Last month, Prairie Plant Systems delivered a second crop of 200 kilograms
based on the two best strains from the first crop. The crop's level of THC,
the main active ingredient in marijuana, is higher than 10 per cent though
tests are still being conducted.
This second standardized and certified crop will be used to supply clinical
trials with a reliable product.
Some facts and figures about government-certified marijuana being grown in
Flin Flon, Man.:
Purpose - Health Canada wants standardized supply of marijuana for
accredited researchers to determine whether the substance has health
benefits.
Contract - In December 2000, Prairie Plant Systems of Saskatoon awarded a
five-year, $5.75-million contract to grow marijuana for Health Canada in an
abandoned mine section in Flin Flon, Man.
Source - Prairie Plant Systems originally to obtain quality seeds from the
National Institute on Drug Abuse in Bethesda, Md. Delays forced them instead
to use more than 10,000 seeds seized by various police forces across the
country. Only a third produced plants.
First crop - First crop of 74 kilograms delivered December 2001 had 185
varieties, with broad range of quality. Two best strains - officially known
as MS-17/338 and MS-9/934 - later picked for their hardiness and potency. A
third strong strain held in reserve.
Second crop - Second crop of 200 kilograms delivered in December 2002, based
on planted cuttings from the two best strains to ensure genetic consistency.

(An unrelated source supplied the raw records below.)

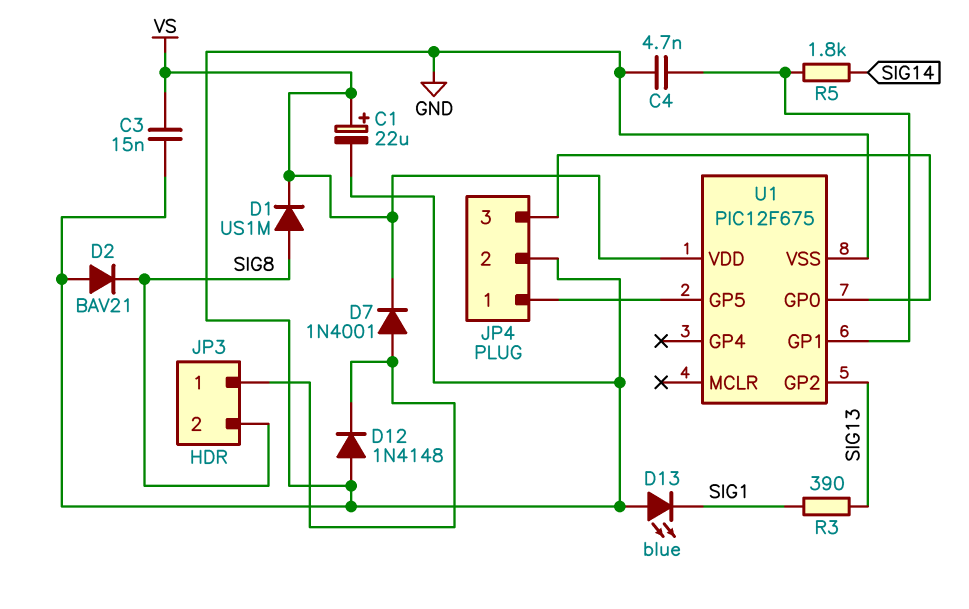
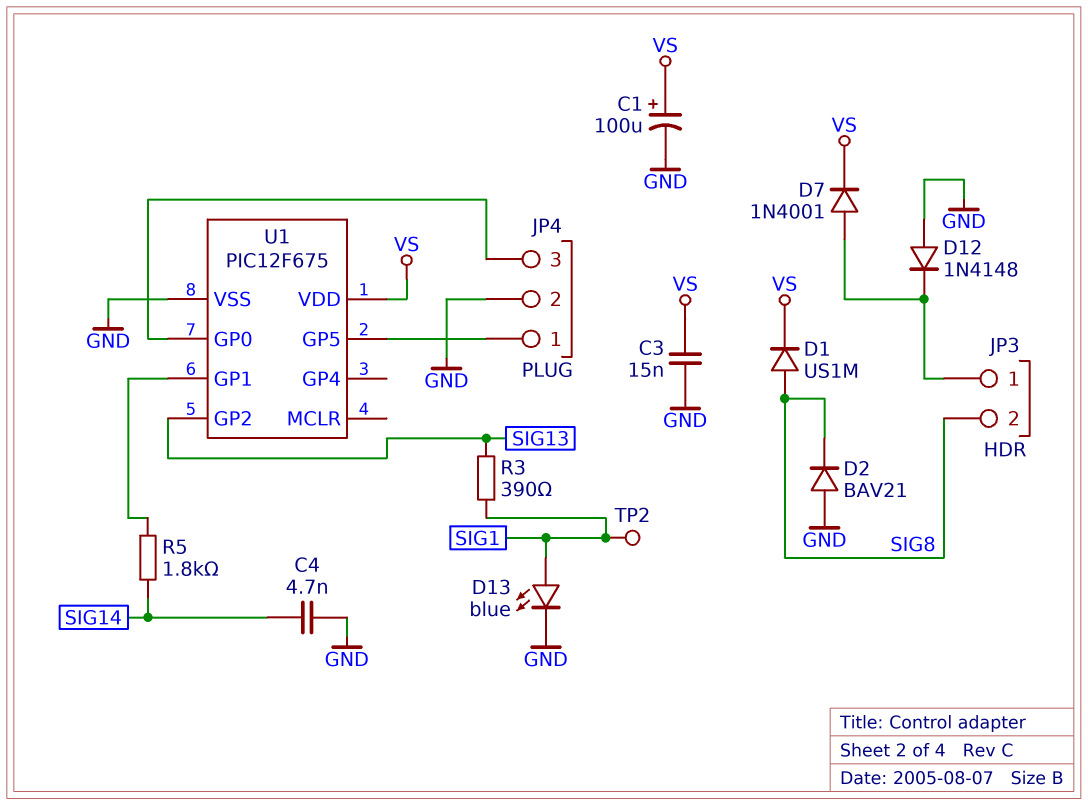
C1: 22uF (plus VS, minus GND) -> 100uF (plus VS, minus GND)
C4: 4.7nF (GND, U1/GP1) -> 4.7nF (GND, SIG14)
D13: LED blue (A GND, K SIG1) -> LED blue (A SIG1, K GND)
TP2: none -> test point (SIG1)

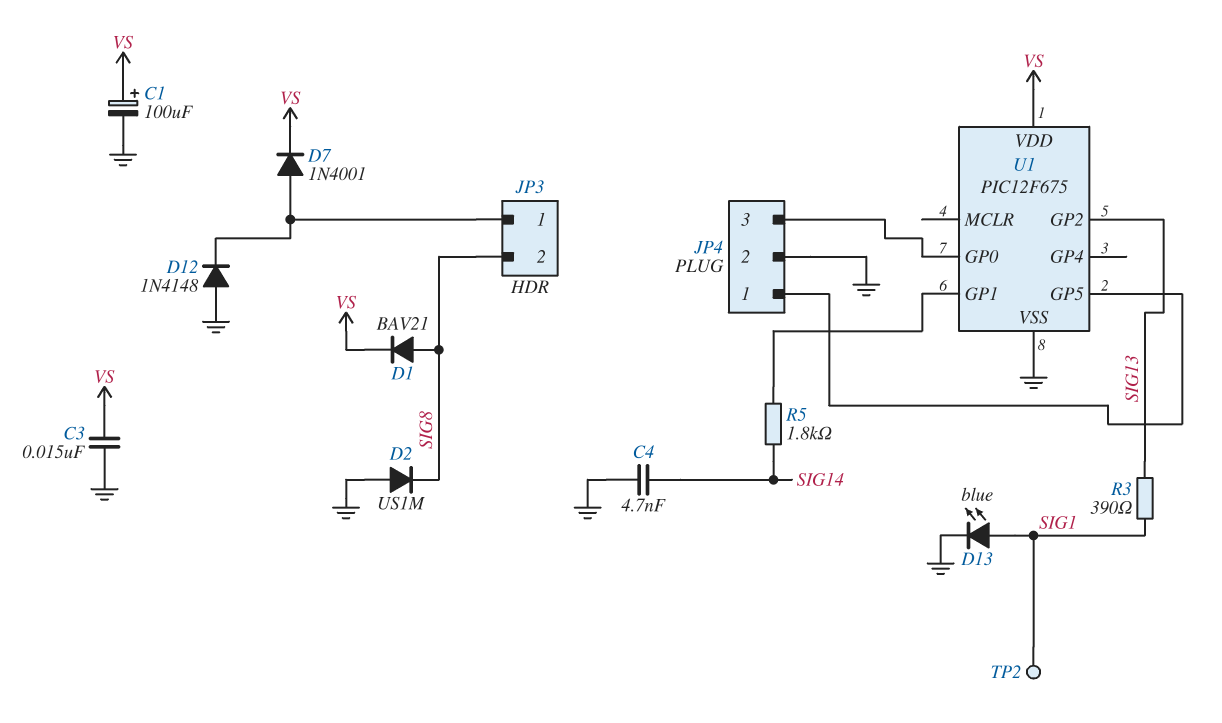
D1: diode US1M (A SIG8, K VS) -> diode BAV21 (A SIG8, K VS)
D2: diode BAV21 (A GND, K SIG8) -> diode US1M (A GND, K SIG8)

Tests - Early results suggest a 10 per cent or higher level of THC, the most
active ingredient of marijuana, in the second crop. Also being tested for
microbes and for zinc-copper content. May be months before distribution to
researchers.
Processing and storage - Dried crop stored at Flin Flon to be bagged and
labelled as necessary. No plans at present to produce rolled marijuana
cigarettes.
Current trials - The Community Research Initiative of Toronto is testing the
effect of marijuana on the appetites of AIDS patients. A group at McGill
University in Montreal is testing the effects of smoked marijuana on
neuropathic pain. Health Canada provides funding but not the marijuana,
which currently comes from the National Institute on Drug Abuse.